ぼくは空を見るのが好きだ。山や川は形状が変化してしまうけれど、空は、戦国時代も、縄文時代も、きっとそう変わらない。もしかすると、恐竜の時代もこんな空だったかもしれない。太古から続く空を今の自分が見ている。そのことがうれしい。目には見えない何かで繋がっている。

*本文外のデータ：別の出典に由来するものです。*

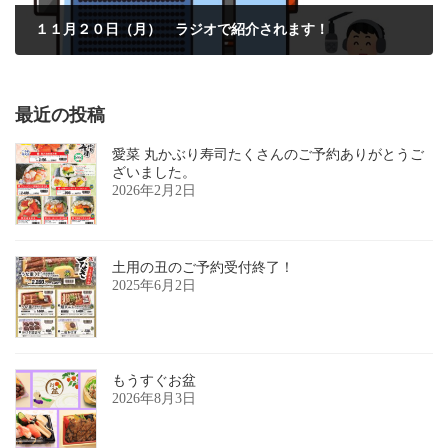
１１月２０日（月） ラジオで紹介されます！
2023年11月13日
最近の投稿
愛菜 丸かぶり寿司たくさんのご予約ありがとうご
ざいました。
2026年2月2日
土用の丑のご予約受付終了！
2025年6月2日
もうすぐお盆
2026年8月3日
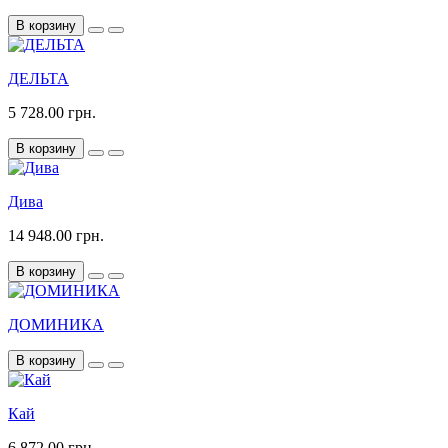
В корзину
ДЕЛЬТА
5 728.00 грн.
В корзину
Дива
14 948.00 грн.
В корзину
ДОМИНИКА
В корзину
Кай
6 872.00 грн.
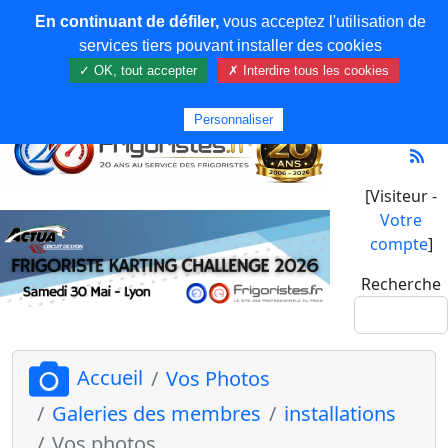
En continuant de défiler,
vous acceptez l'utilisation de
services tiers pouvant installer des cookies
✓ OK, tout accepter
✗ Interdire tous les cookies
Personnaliser
[Visiteur -
Votre
compte
]
Recherche
Accueil
Vos Photos
Galeries des membres
installations
Vos photos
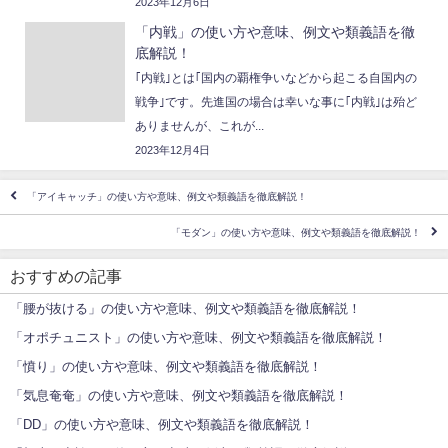
2023年12月6日
「内戦」の使い方や意味、例文や類義語を徹
底解説！
｢内戦｣とは｢国内の覇権争いなどから起こる自国内の
戦争｣です。先進国の場合は幸いな事に｢内戦｣は殆ど
ありませんが、これが...
2023年12月4日
「アイキャッチ」の使い方や意味、例文や類義語を徹底解説！
「モダン」の使い方や意味、例文や類義語を徹底解説！
おすすめの記事
「腰が抜ける」の使い方や意味、例文や類義語を徹底解説！
「オポチュニスト」の使い方や意味、例文や類義語を徹底解説！
「憤り」の使い方や意味、例文や類義語を徹底解説！
「気息奄奄」の使い方や意味、例文や類義語を徹底解説！
「DD」の使い方や意味、例文や類義語を徹底解説！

夕日が沈んだ後も、満足感に浸りながら薄暮の風景を写真を撮っていたが、気がつくとまわりには誰一人としていなくなっていた。やばいかも。機材をしまってリュックを背中に背負った時、すでに暗くなっていた。脳裏をかすめるものがある。ゲストハウスの奥さんの「暗くならないうちに帰ってきてね!」という忠告だ。夜になるとゾウが出る。危険だ。転がるように急いで下山し、自転車にまたがった。周りに人はほとんどいない。暗い夜道を猛スピードで走り抜けるしかない。覚悟を決めてペダルを漕ぐ。車もバイクも全く通らない。そのなかを息を切らしながらもスピードを緩めず必死に走る。途中、前からバイクが3台やってきた。彼らがすれ違いざまに「◯◯◯◯エレファント◯◯!」と言った気がしたが、もう止まりたくない。一刻も早くここを抜けたい。しかし、さきほどの彼らが言った言葉が気になっていた。エレファント?どうしよう、この先にいたら。そのとき、後ろから車のライトが近づいてきた。その車はスピードを落とし、しばらく後ろを走ってくれている。先を照らしてくれているのだろうか、ありがたい。車のエンジン音がここに人間がいることを知らせてくれているのかもしれない。そう思うと少し安心だった。しばらくすると、後ろにいた車がスピードをあげて追い抜いてきた。「ありがとう!」そう大きな声で手を振ると、また、スピードを落として前についてくれるではないか。スピードは30キロちょっと出ているが、これはついていくしかない。ぼくをゾウから守ってくれているんだ。その優しさに熱いものがこみあげてくる。それから10分ほど走っただろうか、民家や街灯が出てきたあたりでクラクションが「ピッピー!」と鳴り、その車はスピードをあげて走り去っていった。ぼくは車のテールライトが見えなくなるまで「ありがとう!」と日本語で力いっぱいに叫び続けながら走った。ありがとう!と心の底から本気で叫んだのはいつぶりだろうか。しばらくすると大きな通りに出た。助かった。安堵と感謝の気持ちで放心状態になりながら、ゆっくりと自転車を漕いでいると、先ほどの車が道から少しそれた車庫前に止まっているのが見えた。ドライバーが車の前にいる。彼に向かって「本当にありがとう!」と叫ぶと、大きく手を振り笑顔で「良い旅を!」と言ってくれた。

旅を終えた時、心に深く残るのは、きれいな景色より、人の厚意であり言葉だ。もう一生彼に会うことはないだろうが、彼から受けた厚意をぼくは誰かに渡したい。国境を超えて厚意が巡っていく。それが旅の醍醐味でもあるのだ。